[Action item]: Set out the lines of the listing below as a numbered list. Start at the beginning of the listing, go on through the line that contains "Between Stationary Engineers", and skip any blank lines.

[Figure understanding tasks]:
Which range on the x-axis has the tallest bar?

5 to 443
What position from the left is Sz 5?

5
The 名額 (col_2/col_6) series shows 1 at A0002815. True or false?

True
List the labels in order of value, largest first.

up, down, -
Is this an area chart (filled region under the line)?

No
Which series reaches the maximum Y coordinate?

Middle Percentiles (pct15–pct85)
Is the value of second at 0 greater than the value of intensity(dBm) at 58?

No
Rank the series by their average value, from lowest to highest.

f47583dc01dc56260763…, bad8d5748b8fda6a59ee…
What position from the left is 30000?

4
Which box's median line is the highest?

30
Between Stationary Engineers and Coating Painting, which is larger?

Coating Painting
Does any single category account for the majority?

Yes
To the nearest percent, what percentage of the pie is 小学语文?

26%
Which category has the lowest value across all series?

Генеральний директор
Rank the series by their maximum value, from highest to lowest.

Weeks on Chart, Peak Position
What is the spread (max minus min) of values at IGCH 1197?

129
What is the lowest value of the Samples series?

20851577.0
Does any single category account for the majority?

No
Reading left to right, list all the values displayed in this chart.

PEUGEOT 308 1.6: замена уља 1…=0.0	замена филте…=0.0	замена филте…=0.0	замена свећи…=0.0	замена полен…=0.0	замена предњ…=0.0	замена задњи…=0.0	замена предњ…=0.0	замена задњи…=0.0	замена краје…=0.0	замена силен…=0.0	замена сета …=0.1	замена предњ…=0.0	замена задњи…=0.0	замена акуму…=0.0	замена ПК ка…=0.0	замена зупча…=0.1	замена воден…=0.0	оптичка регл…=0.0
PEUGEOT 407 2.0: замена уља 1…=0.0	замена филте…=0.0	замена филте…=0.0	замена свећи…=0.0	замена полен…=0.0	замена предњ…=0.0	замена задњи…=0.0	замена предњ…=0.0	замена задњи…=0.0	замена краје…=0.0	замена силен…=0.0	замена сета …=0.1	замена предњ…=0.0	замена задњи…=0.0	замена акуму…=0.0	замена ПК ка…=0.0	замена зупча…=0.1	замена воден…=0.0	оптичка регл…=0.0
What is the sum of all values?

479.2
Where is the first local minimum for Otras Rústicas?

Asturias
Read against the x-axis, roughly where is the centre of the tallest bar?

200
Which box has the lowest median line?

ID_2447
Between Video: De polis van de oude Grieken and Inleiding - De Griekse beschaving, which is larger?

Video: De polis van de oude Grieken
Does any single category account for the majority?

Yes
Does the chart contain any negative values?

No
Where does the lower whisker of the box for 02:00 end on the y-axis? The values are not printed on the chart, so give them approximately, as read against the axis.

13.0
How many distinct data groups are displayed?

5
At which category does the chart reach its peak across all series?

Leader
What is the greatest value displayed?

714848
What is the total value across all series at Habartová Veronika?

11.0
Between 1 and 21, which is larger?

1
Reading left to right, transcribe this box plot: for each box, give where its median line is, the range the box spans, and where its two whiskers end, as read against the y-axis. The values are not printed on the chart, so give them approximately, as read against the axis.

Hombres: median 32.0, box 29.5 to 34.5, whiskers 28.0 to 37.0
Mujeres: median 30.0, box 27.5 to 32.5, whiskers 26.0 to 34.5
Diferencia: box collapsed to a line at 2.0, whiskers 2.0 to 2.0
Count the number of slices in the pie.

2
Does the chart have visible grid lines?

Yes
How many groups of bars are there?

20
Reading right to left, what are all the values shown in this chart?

[Your solution]:
1. Which range on the x-axis has the tallest bar?
2. 5 to 443
3. What position from the left is Sz 5?
4. 5
5. The 名額 (col_2/col_6) series shows 1 at A0002815. True or false?
6. True
7. List the labels in order of value, largest first.
8. up, down, -
9. Is this an area chart (filled region under the line)?
10. No
11. Which series reaches the maximum Y coordinate?
12. Middle Percentiles (pct15–pct85)
13. Is the value of second at 0 greater than the value of intensity(dBm) at 58?
14. No
15. Rank the series by their average value, from lowest to highest.
16. f47583dc01dc56260763…, bad8d5748b8fda6a59ee…
17. What position from the left is 30000?
18. 4
19. Which box's median line is the highest?
20. 30
21. Between Stationary Engineers and Coating Painting, which is larger?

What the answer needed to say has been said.